Mushroom in the Lawn:
by Rob Sproule
During wet summers people come into the greenhouse everyday asking what they can use to get rid of the mushrooms sprouting in their lawn. The good news is that they won’t harm your grass and will disappear as moisture levels fall. The bad news is that, other than snipping off the toadstools, there’s nothing you can do.
What are they?
Think of the visible portion of a mushroom as a flower. Below it there’s a vast network of microscopic filaments, called hyphae. When hyphae binds together to form a mass of white or dark threadlike growth, it’s called a mycelium. This is what you would find beneath that humble toadstool.
Just like a plant waits for the right conditions to flower, the mycelium waits for sufficient moisture to “bloom” (send up mushrooms). In dry years, the fungus simply waits under the soil for enough rain to fall.
Fungus look small, but when filaments keep threading together they can form massive organisms. A mushroom in eastern Oregonis often described as the largest living thing on earth and covers 2,200 acres.

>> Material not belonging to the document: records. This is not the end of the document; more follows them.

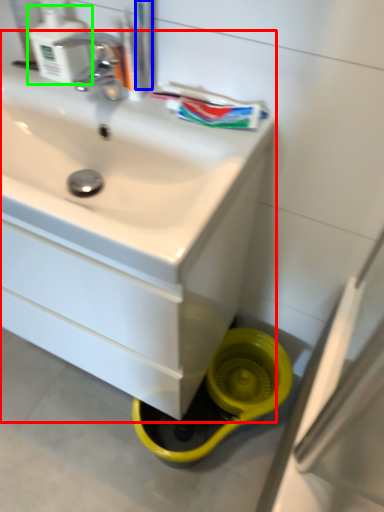
Question: Estimate the real-world distances between objects in this image. Which object is farther from sink (highlighted by a red box), toothbrush (highlighted by a blue box) or soap dispenser (highlighted by a green box)?

Choices:
 (A) toothbrush
 (B) soap dispenser

Answer: (A)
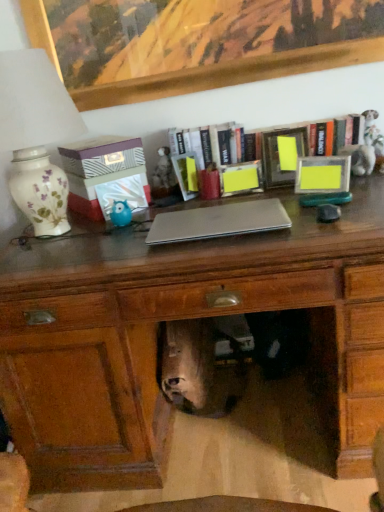
Question: Is matte wooden desk at center at the back of matte yellow picture frame at right, the second picture frame when ordered from left to right?

Choices:
 (A) yes
 (B) no

Answer: (B)

Question: Would you say matte yellow picture frame at right, the second picture frame when ordered from left to right, is outside matte wooden desk at center?

Choices:
 (A) no
 (B) yes

Answer: (B)

Question: Would you say matte yellow picture frame at right, which is the first picture frame in right-to-left order, contains matte wooden desk at center?

Choices:
 (A) yes
 (B) no

Answer: (B)

Question: Does matte yellow picture frame at right, the second picture frame when ordered from left to right, have a greater height compared to matte wooden desk at center?

Choices:
 (A) no
 (B) yes

Answer: (A)

Question: Considering the relative sizes of matte yellow picture frame at right, which is the first picture frame in right-to-left order, and matte wooden desk at center in the image provided, is matte yellow picture frame at right, which is the first picture frame in right-to-left order, wider than matte wooden desk at center?

Choices:
 (A) yes
 (B) no

Answer: (B)

Question: Would you say white floral ceramic lamp at left is to the left or to the right of silver metallic laptop at center in the picture?

Choices:
 (A) left
 (B) right

Answer: (A)

Question: Is white floral ceramic lamp at left inside or outside of silver metallic laptop at center?

Choices:
 (A) outside
 (B) inside

Answer: (A)

Question: Is white floral ceramic lamp at left in front of or behind silver metallic laptop at center in the image?

Choices:
 (A) front
 (B) behind

Answer: (A)

Question: Considering the positions of white floral ceramic lamp at left and silver metallic laptop at center in the image, is white floral ceramic lamp at left taller or shorter than silver metallic laptop at center?

Choices:
 (A) short
 (B) tall

Answer: (B)

Question: From the image's perspective, is matte wooden desk at center located above or below shiny silver skull at center?

Choices:
 (A) below
 (B) above

Answer: (B)

Question: Considering the relative positions of matte wooden desk at center and shiny silver skull at center in the image provided, is matte wooden desk at center to the left or to the right of shiny silver skull at center?

Choices:
 (A) right
 (B) left

Answer: (A)

Question: Considering the positions of matte wooden desk at center and shiny silver skull at center in the image, is matte wooden desk at center bigger or smaller than shiny silver skull at center?

Choices:
 (A) big
 (B) small

Answer: (A)

Question: Which is correct: matte wooden desk at center is inside shiny silver skull at center, or outside of it?

Choices:
 (A) outside
 (B) inside

Answer: (A)

Question: Does point (304, 134) appear closer or farther from the camera than point (114, 222)?

Choices:
 (A) farther
 (B) closer

Answer: (A)

Question: Is wooden bookshelf at upper center inside or outside of matte blue plastic owl at center-left?

Choices:
 (A) outside
 (B) inside

Answer: (A)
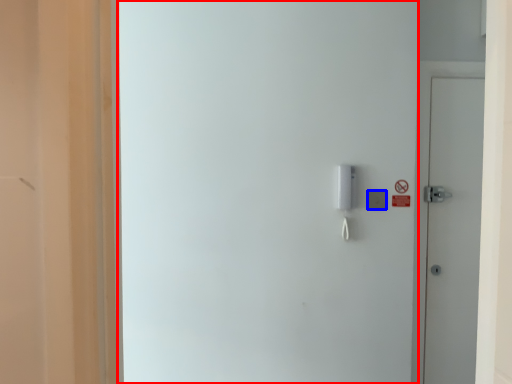
Question: Which object is closer to the camera taking this photo, screen door (highlighted by a red box) or light switch (highlighted by a blue box)?

Choices:
 (A) screen door
 (B) light switch

Answer: (A)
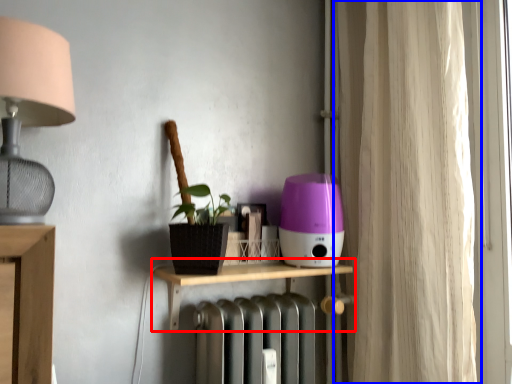
Question: Which of the following is the farthest to the observer, shelf (highlighted by a red box) or curtain (highlighted by a blue box)?

Choices:
 (A) shelf
 (B) curtain

Answer: (A)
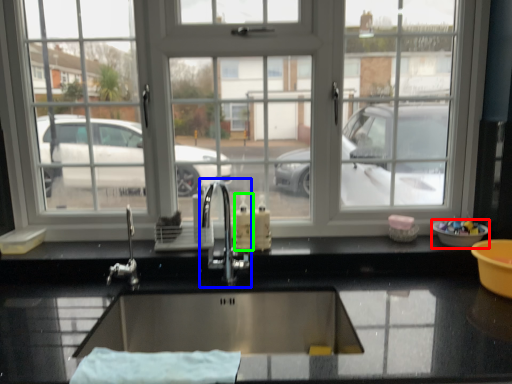
Question: Which object is the closest to the basin (highlighted by a red box)? Choose among these: tap (highlighted by a blue box) or soap dispenser (highlighted by a green box).

Choices:
 (A) tap
 (B) soap dispenser

Answer: (B)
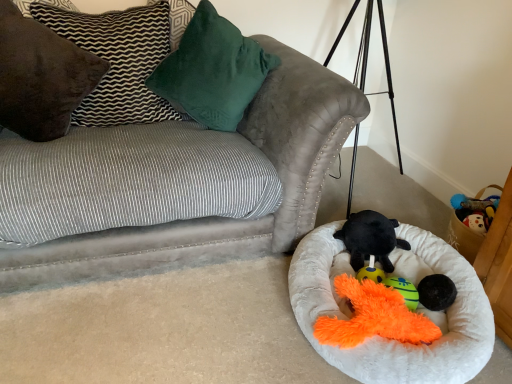
Question: From the image's perspective, would you say velvety green pillow at upper center, which ranks as the 1th pillow in right-to-left order, is positioned over velvet gray couch at upper left?

Choices:
 (A) yes
 (B) no

Answer: (A)

Question: Is velvety green pillow at upper center, acting as the 3th pillow starting from the left, positioned in front of velvet gray couch at upper left?

Choices:
 (A) no
 (B) yes

Answer: (A)

Question: Is velvety green pillow at upper center, which ranks as the 1th pillow in right-to-left order, not inside velvet gray couch at upper left?

Choices:
 (A) yes
 (B) no

Answer: (B)

Question: Can you confirm if velvety green pillow at upper center, acting as the 3th pillow starting from the left, is smaller than velvet gray couch at upper left?

Choices:
 (A) no
 (B) yes

Answer: (B)

Question: Is velvety green pillow at upper center, acting as the 3th pillow starting from the left, thinner than velvet gray couch at upper left?

Choices:
 (A) no
 (B) yes

Answer: (B)

Question: Considering the positions of brown suede pillow at upper left, which is counted as the second pillow, starting from the left, and velvet gray couch at upper left in the image, is brown suede pillow at upper left, which is counted as the second pillow, starting from the left, wider or thinner than velvet gray couch at upper left?

Choices:
 (A) thin
 (B) wide

Answer: (A)

Question: Is point (139, 36) positioned closer to the camera than point (289, 66)?

Choices:
 (A) closer
 (B) farther

Answer: (A)

Question: Is brown suede pillow at upper left, which appears as the second pillow when viewed from the right, inside or outside of velvet gray couch at upper left?

Choices:
 (A) inside
 (B) outside

Answer: (A)

Question: In the image, is brown suede pillow at upper left, which appears as the second pillow when viewed from the right, on the left side or the right side of velvet gray couch at upper left?

Choices:
 (A) right
 (B) left

Answer: (B)

Question: Visually, is teal plush toy at lower center positioned to the left or to the right of white fluffy dog bed at lower right?

Choices:
 (A) right
 (B) left

Answer: (A)

Question: Is teal plush toy at lower center spatially inside white fluffy dog bed at lower right, or outside of it?

Choices:
 (A) inside
 (B) outside

Answer: (A)

Question: Is point (408, 291) positioned closer to the camera than point (409, 362)?

Choices:
 (A) closer
 (B) farther

Answer: (B)

Question: Is teal plush toy at lower center taller or shorter than white fluffy dog bed at lower right?

Choices:
 (A) short
 (B) tall

Answer: (A)

Question: Considering the positions of velvet gray couch at upper left and brown suede pillow at upper left, which appears as the second pillow when viewed from the right, in the image, is velvet gray couch at upper left taller or shorter than brown suede pillow at upper left, which appears as the second pillow when viewed from the right,?

Choices:
 (A) short
 (B) tall

Answer: (B)

Question: From a real-world perspective, is velvet gray couch at upper left physically located above or below brown suede pillow at upper left, which appears as the second pillow when viewed from the right?

Choices:
 (A) above
 (B) below

Answer: (B)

Like bacteria in your body, there’s fungus throughout every healthy yard even though you only see a fraction of it. Fungus lives off rotting organic matter and, in the process, converts much of it to nutrients for other plants to utilize. So while it’s not the sexiest group of plants around, it’s actually one of the most useful.
The white mushrooms in your lawn are feeding off old thatch, buried bits of wood, and other assorted decaying matter that the mycelium is wrapping around. If you have an older lawn, annual aerating to clear out the thatch would be good start to reducing their numbers.
Surface mushrooms are fruiting and their only goal in life is to spread spores. Try to pick them before they can do this, as each of the countless spores they release into the air will become hyphae of their own and will seek to build new underground infrastructure.
When you mow your lawn, you may want to use a bag if they are widespread. Collecting the shredded fungus bits in a bag will keep them, and the developing spores, off the lawn.
If you’re willing to do anything to keep the mushrooms off your prize lawn, I bet you won’t be after reading this. There’s no chemical treatment, and the only way to make sure they’re gone is to dig them out. You’ll need to dig up the entire yard down deep enough that you can’t find any more white strands of mycelium. This is often several feet deep.
As if the thought of that isn’t distasteful enough, after that there will probably still be hyphae that you don’t see, which will promptly resume work growing, weaving, and getting thicker, until one wet summer day you’ll look out the window and get an unpleasant surprise.
My advice is to learn to live with them, and if you’re so inclined take the opportunity to learn about fungus and the amazing role it plays in our ecosystem.
Can I Eat Them?
When people ask me if they can eat the mushrooms in their lawn, I tell them if they have to ask, they aren’t sure enough to eat them. While we have many edible (and downright delicious) edible species in Alberta, we also have toxic species that can and have killed on multiple occasions.
If you want to learn about eating mushrooms, talk to someone who can take you out and show you what is edible and what isn’t. Don’t go by pictures on the internet or from a book alone, no matter how innocent they look sitting in the yard.